Republic of the Philippines
SUPREME COURT
Manila

EN BANC

G.R. No. L-1366          November 18, 1903

THE UNITED STATES, complainant-appellee,
vs.
GABRIEL FUSTER, defendant-appellant.

Francisco Dominguez for appellant.
Solicitor-General Araneta for appellee.


MAPA, J.:

The defendant was convicted in the court below of the crime of usurpation and condemned to pay a fine of 2,500 pesetas.

Article 521 of the Penal Code, which punishes this crime, provides as follows:

He, who, by the use of violence or intimidation, shall take possession of any real property or usurp a real right belonging to another, shall, in addition to the penalties which he may incur because of the use of violence, pay a fine equal to from 50 to 100 per cent of the profits which he may have thereby received, but in case less than 325 pesetas. If the profit should be such that it is impossible to determine the amount, then the penalty shall be a fine of from 325 to 3,250 pesetas.
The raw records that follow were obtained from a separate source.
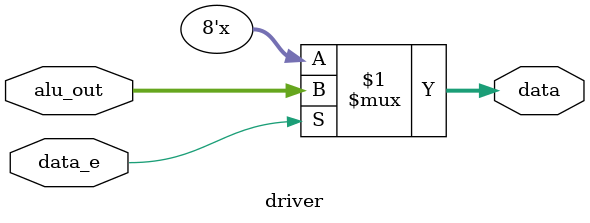
<source format=v>

module driver (
    input wire [7:0] alu_out,
    input wire data_e,
    output wire [7:0] data
);

    assign data = data_e ? alu_out : 8'bz;

endmodule

</source>
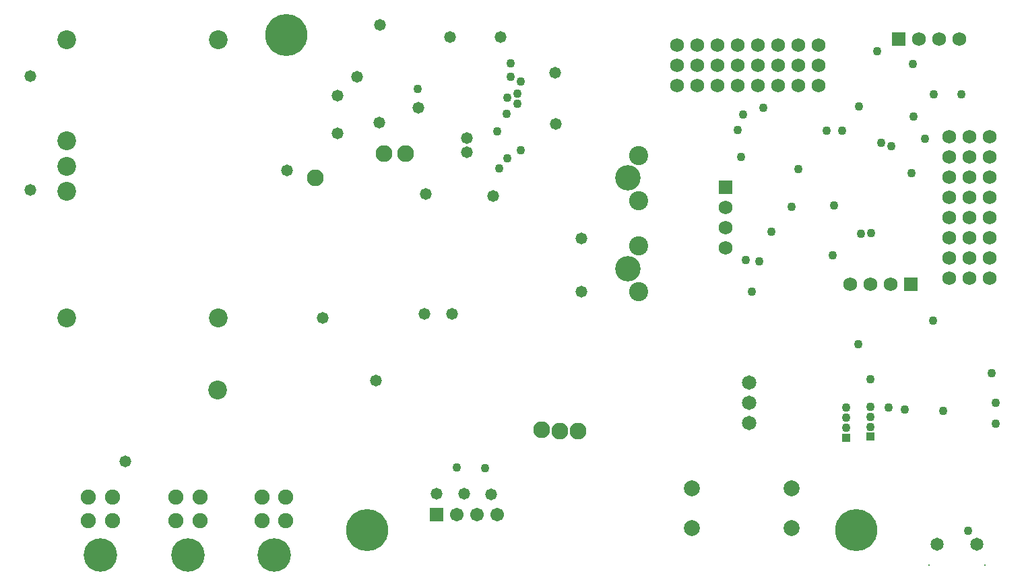
<source format=gbs>
G04 Layer_Color=16711935*
%FSLAX25Y25*%
%MOIN*%
G70*
G01*
G75*
%ADD106C,0.20800*%
%ADD107C,0.06706*%
%ADD108R,0.06706X0.06706*%
%ADD109C,0.06800*%
%ADD110R,0.06800X0.06800*%
%ADD111R,0.06800X0.06800*%
%ADD112C,0.09300*%
%ADD113C,0.07918*%
%ADD114C,0.07131*%
%ADD115C,0.04343*%
%ADD116R,0.04343X0.04343*%
%ADD117C,0.12611*%
%ADD118C,0.09461*%
%ADD119C,0.16548*%
%ADD120C,0.07493*%
%ADD121C,0.06509*%
%ADD122C,0.00800*%
%ADD123C,0.04300*%
%ADD124C,0.05800*%
%ADD125C,0.08300*%
D106*
X353500Y430000D02*
D03*
X635500Y185000D02*
D03*
X393500D02*
D03*
D107*
X458000Y192500D02*
D03*
X448000D02*
D03*
X438000D02*
D03*
D108*
X428000D02*
D03*
D109*
X686500Y428000D02*
D03*
X676500D02*
D03*
X666500D02*
D03*
X571000Y324500D02*
D03*
Y334500D02*
D03*
Y344500D02*
D03*
X632500Y306500D02*
D03*
X642500D02*
D03*
X652500D02*
D03*
X547000Y425000D02*
D03*
Y415000D02*
D03*
Y405000D02*
D03*
X557000D02*
D03*
Y415000D02*
D03*
Y425000D02*
D03*
X567000Y405000D02*
D03*
Y415000D02*
D03*
Y425000D02*
D03*
X577000Y405000D02*
D03*
Y415000D02*
D03*
Y425000D02*
D03*
X587000Y405000D02*
D03*
Y415000D02*
D03*
Y425000D02*
D03*
X597000Y405000D02*
D03*
Y415000D02*
D03*
Y425000D02*
D03*
X607000Y405000D02*
D03*
Y415000D02*
D03*
Y425000D02*
D03*
X617000Y405000D02*
D03*
Y415000D02*
D03*
Y425000D02*
D03*
X701500Y379500D02*
D03*
X691500D02*
D03*
X681500D02*
D03*
Y369500D02*
D03*
X691500D02*
D03*
X701500D02*
D03*
X681500Y359500D02*
D03*
X691500D02*
D03*
X701500D02*
D03*
X681500Y349500D02*
D03*
X691500D02*
D03*
X701500D02*
D03*
X681500Y339500D02*
D03*
X691500D02*
D03*
X701500D02*
D03*
X681500Y329500D02*
D03*
X691500D02*
D03*
X701500D02*
D03*
X681500Y319500D02*
D03*
X691500D02*
D03*
X701500D02*
D03*
X681500Y309500D02*
D03*
X691500D02*
D03*
X701500D02*
D03*
D110*
X656500Y428000D02*
D03*
X662500Y306500D02*
D03*
D111*
X571000Y354500D02*
D03*
D112*
X320000Y290000D02*
D03*
X245000D02*
D03*
Y352500D02*
D03*
Y365000D02*
D03*
Y377500D02*
D03*
Y427500D02*
D03*
X320000D02*
D03*
X319750Y254250D02*
D03*
D113*
X554287Y185815D02*
D03*
X603500D02*
D03*
X554287Y205500D02*
D03*
X603500D02*
D03*
D114*
X582500Y258000D02*
D03*
Y248000D02*
D03*
Y238000D02*
D03*
D115*
X642500Y245921D02*
D03*
Y241000D02*
D03*
Y236079D02*
D03*
X630500Y245500D02*
D03*
Y240579D02*
D03*
Y235658D02*
D03*
D116*
X642500Y231157D02*
D03*
X630500Y230736D02*
D03*
D117*
X522724Y359221D02*
D03*
Y314339D02*
D03*
D118*
X528000Y348000D02*
D03*
Y370441D02*
D03*
Y303118D02*
D03*
Y325559D02*
D03*
D119*
X261595Y172492D02*
D03*
X347500Y172500D02*
D03*
X305000D02*
D03*
D120*
X255689Y201311D02*
D03*
X267500D02*
D03*
Y189500D02*
D03*
X255689D02*
D03*
X341595Y201319D02*
D03*
X353405D02*
D03*
Y189508D02*
D03*
X341595D02*
D03*
X299095Y201319D02*
D03*
X310906D02*
D03*
Y189508D02*
D03*
X299095D02*
D03*
D121*
X695405Y178130D02*
D03*
X675721D02*
D03*
D122*
X699342Y167500D02*
D03*
X671783D02*
D03*
D123*
X691000Y184500D02*
D03*
X673500Y288500D02*
D03*
X636500Y277000D02*
D03*
X452000Y215500D02*
D03*
X438000Y216000D02*
D03*
X584000Y303000D02*
D03*
X581000Y318500D02*
D03*
X587500Y318000D02*
D03*
X607000Y363500D02*
D03*
X593725Y332500D02*
D03*
X603500Y345000D02*
D03*
X651500Y245500D02*
D03*
X653000Y375000D02*
D03*
X648000Y376500D02*
D03*
X664000Y389500D02*
D03*
X624500Y345500D02*
D03*
X624000Y321000D02*
D03*
X642500Y259500D02*
D03*
X702500Y262500D02*
D03*
X659500Y244500D02*
D03*
X704500Y237500D02*
D03*
Y248000D02*
D03*
X646000Y422000D02*
D03*
X669500Y378500D02*
D03*
X674000Y400500D02*
D03*
X663500Y415500D02*
D03*
X628500Y382500D02*
D03*
X621000D02*
D03*
X578500Y369500D02*
D03*
X577000Y383000D02*
D03*
X579500Y390500D02*
D03*
X462500Y390965D02*
D03*
X463000Y399134D02*
D03*
X468000Y395965D02*
D03*
X459000Y363965D02*
D03*
X469500Y372965D02*
D03*
X462984Y368980D02*
D03*
X458000Y382465D02*
D03*
X418500Y403465D02*
D03*
X468000Y400965D02*
D03*
X469500Y406965D02*
D03*
X464500Y409465D02*
D03*
Y415965D02*
D03*
X678500Y244000D02*
D03*
X637000Y394500D02*
D03*
X687500Y400500D02*
D03*
X643000Y332000D02*
D03*
X638000Y331500D02*
D03*
X589500Y394000D02*
D03*
X663000Y361500D02*
D03*
D124*
X455000Y202500D02*
D03*
X441500Y203000D02*
D03*
X428000D02*
D03*
X274000Y219000D02*
D03*
X226953Y353453D02*
D03*
X227000Y409500D02*
D03*
X398000Y258965D02*
D03*
X422500Y351465D02*
D03*
X456000Y350465D02*
D03*
X486500Y411465D02*
D03*
X435500Y291965D02*
D03*
X422000D02*
D03*
X354000Y362965D02*
D03*
X379000Y381465D02*
D03*
X371685Y289965D02*
D03*
X499500Y329465D02*
D03*
Y302965D02*
D03*
X443000Y371965D02*
D03*
Y378965D02*
D03*
X379000Y399965D02*
D03*
X388500Y409465D02*
D03*
X399500Y386650D02*
D03*
X419000Y393965D02*
D03*
X400000Y434965D02*
D03*
X487000Y385965D02*
D03*
X434500Y428965D02*
D03*
X459500D02*
D03*
D125*
X498000Y234000D02*
D03*
X480000Y234500D02*
D03*
X489000Y234000D02*
D03*
X368000Y359465D02*
D03*
X412500Y371465D02*
D03*
X402000D02*
D03*
M02*

</source>
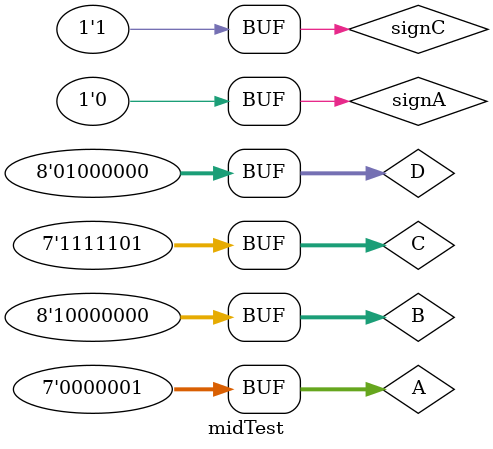
<source format=sv>
module midTest;
logic [6:0] A,C;
logic [7:0] B,D;
logic signA,signC;
logic [31:0] out;
 mid UUT(A,C,B,D,signA,signC,out);
 initial
 begin
 A=1;
 C=3;
 B= 8'b10000000;
 D= 8'b01000000;
 signA=0;
 signC=0;
 #10;
  A=-1;
 C=-3;
 B= 8'b10000000;
 D= 8'b01000000;
 signA=1;
 signC=1;
 #10;
  A=-1;
 C=3;
 B= 8'b10000000;
 D= 8'b01000000;
 signA=1;
 signC=0;
 #10;
 A=1;
 C=-3;
 B= 8'b10000000;
 D= 8'b01000000;
 signA=0;
 signC=1;
 end
 
 endmodule 
</source>
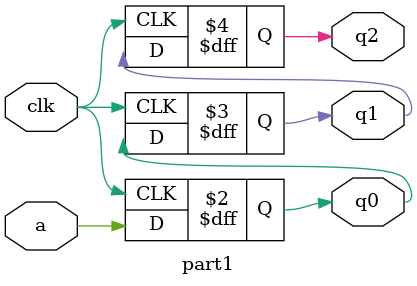
<source format=v>
`timescale 1ns / 1ps

module part1(a,clk,q0,q1,q2
    );
	 input a,clk;
	 output reg q0,q1,q2;
	 always @(posedge clk)
	 begin
		q0 <= a;
		q1 <= q0;
		q2 <= q1;
	 end
endmodule

</source>
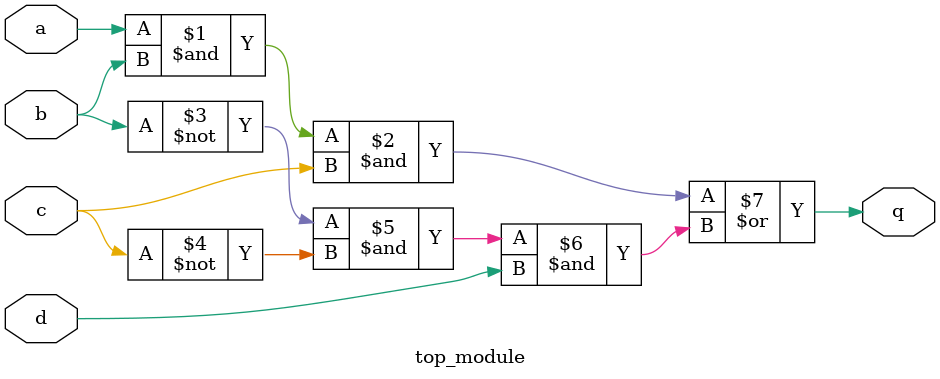
<source format=sv>
module top_module (
  input a, 
  input b, 
  input c, 
  input d,
  output q
);
	assign q = (a & b & c) | (~b & ~c & d);
endmodule

</source>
Under this article, among other requisites which are essential for the existence of the offense of usurpation, it is necessary that the real property or the real right, which is supposed to be the object of this crime, be the property of another. In the absence of proof of this fact, no conviction can be had upon an information for this offense.lawphi1.net

In the present case the evidence for the prosecution deals solely and exclusively with the possession and not the ownership of the land alleged to have been usurped by the defendant. All the testimony for the prosecution tends to show the fact, and nothing more than the fact, that the land in question was in possession of Doña Carolina Gomez de la Serna and others at the time of the defendant's forcible entry therein. Furthermore, it appears that the possessors did not make any claim to the ownership of the said land, but only to its possession. Doña Carolina herself says that this land "does not belong to anybody," and that, although she is occupying it, it is only because she is in possession of it. There is, therefore, no evidence that the land is the property of those alleged to have been injured by the offense charged.

On the other hand, the defendant offered to prove, by authentic documents, that he was the lawful owner of the land in question. This evidence was rejected in the court below. In this the court erred, for it is unquestionably is an error to exclude proof of the ownership of property in litigation when, as in the case of usurpation, this ownership constitutes a necessary and indispensable element for the determination of the defendant's guilt or innocence. If the defendant herein had sworn that he was the owner of the land in question, there would have been no ground on which he could have been convicted of the offense charged, because no one can, in a legal sense, be guilty of the usurpation of his own property. The law requires that the real property or the real right seized be the property of another, in order that the crime of usurpation may exist.

The error of law into which the court fell in refusing to admit the evidence of ownership offered by the defendant, and against which ruling the defendant duly excepted, would be a sufficient ground for remanding the case for a new trial. We do not, however, consider it necessary to do this, in view of the fact that the prosecution has not proven that the land alleged to have been usurped was not the property of the defendant. The burden lay with the prosecution to prove this fact, and, having failed to do so, we must acquit the defendant, even in the absence of any evidence in his behalf, because of the presumption of innocence to which every defendant is entitled until proven guilty.

We therefore reverse the judgment appealed and acquit the defendant, with the costs of both instances de oficio. So ordered.

Arellano, C.J., Torres, Cooper, Willard, and McDonough, JJ., concur.
Johnson, J., did not sit in this case.